Copy out each entry below verbatim, skipping the images.

[Modification records]
Content starts
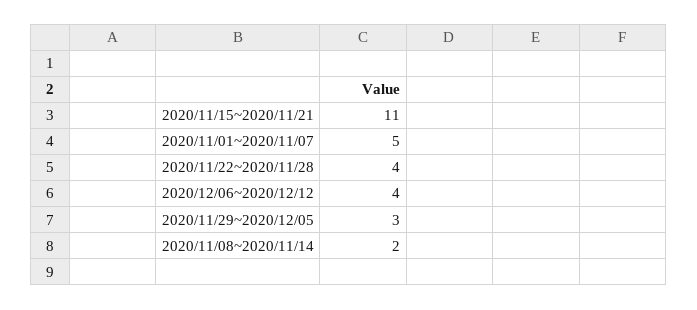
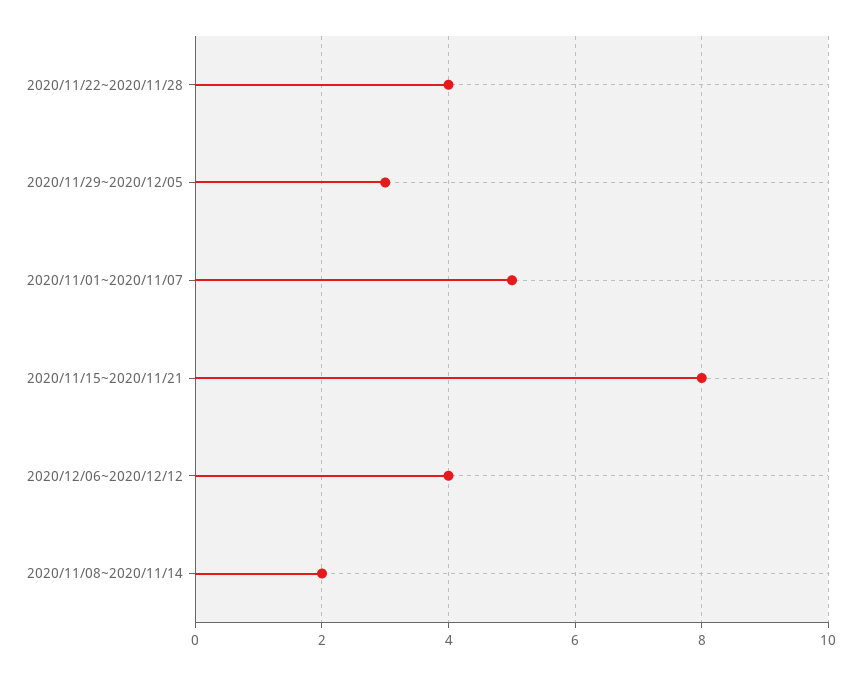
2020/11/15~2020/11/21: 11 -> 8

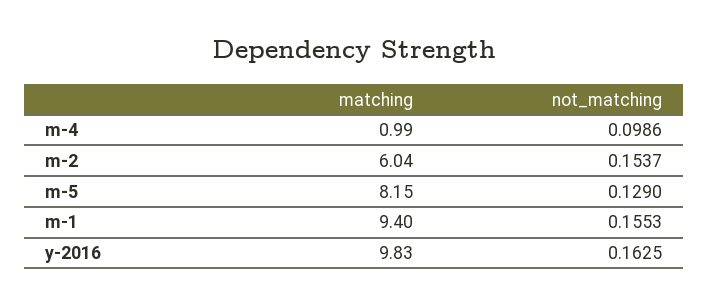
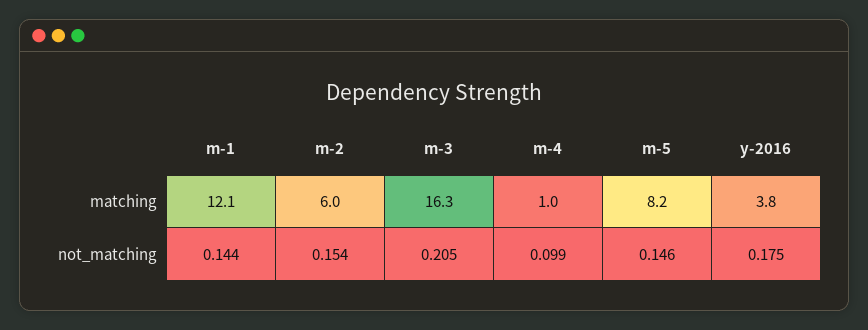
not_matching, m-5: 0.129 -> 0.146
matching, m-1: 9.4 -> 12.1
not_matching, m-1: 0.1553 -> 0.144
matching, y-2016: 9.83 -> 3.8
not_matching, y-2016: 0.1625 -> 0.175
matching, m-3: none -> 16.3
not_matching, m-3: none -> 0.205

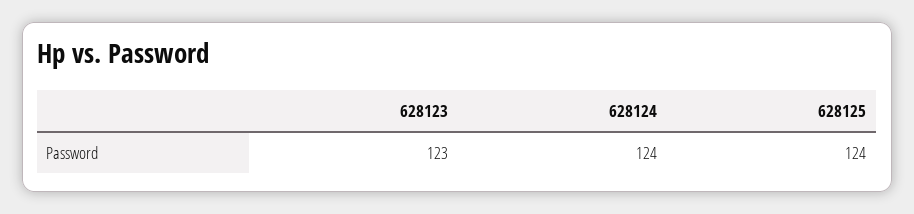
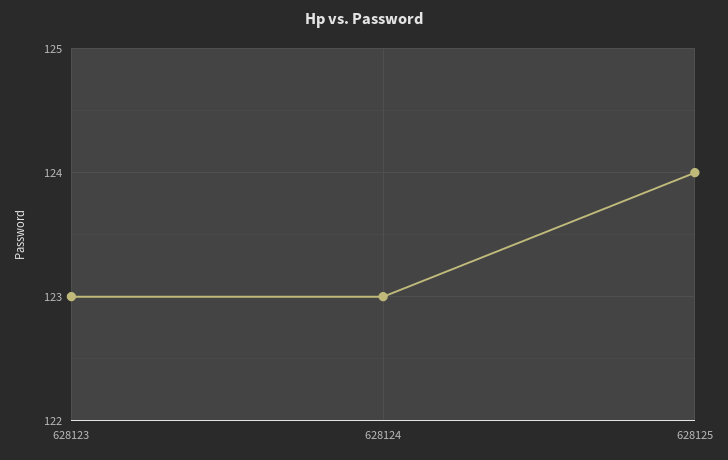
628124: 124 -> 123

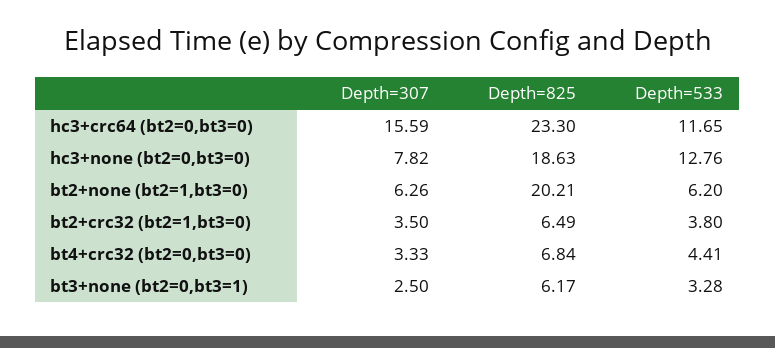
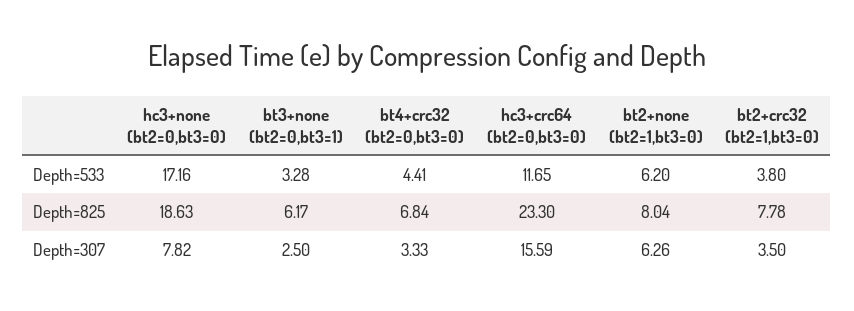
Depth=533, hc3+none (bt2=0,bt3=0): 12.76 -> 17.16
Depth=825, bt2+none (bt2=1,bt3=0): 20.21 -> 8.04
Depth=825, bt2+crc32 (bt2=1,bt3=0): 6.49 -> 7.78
Content ends
▶ Answer box:
2020/11/15~2020/11/21: 11 -> 8

not_matching, m-5: 0.129 -> 0.146
matching, m-1: 9.4 -> 12.1
not_matching, m-1: 0.1553 -> 0.144
matching, y-2016: 9.83 -> 3.8
not_matching, y-2016: 0.1625 -> 0.175
matching, m-3: none -> 16.3
not_matching, m-3: none -> 0.205

628124: 124 -> 123

Depth=533, hc3+none (bt2=0,bt3=0): 12.76 -> 17.16
Depth=825, bt2+none (bt2=1,bt3=0): 20.21 -> 8.04
Depth=825, bt2+crc32 (bt2=1,bt3=0): 6.49 -> 7.78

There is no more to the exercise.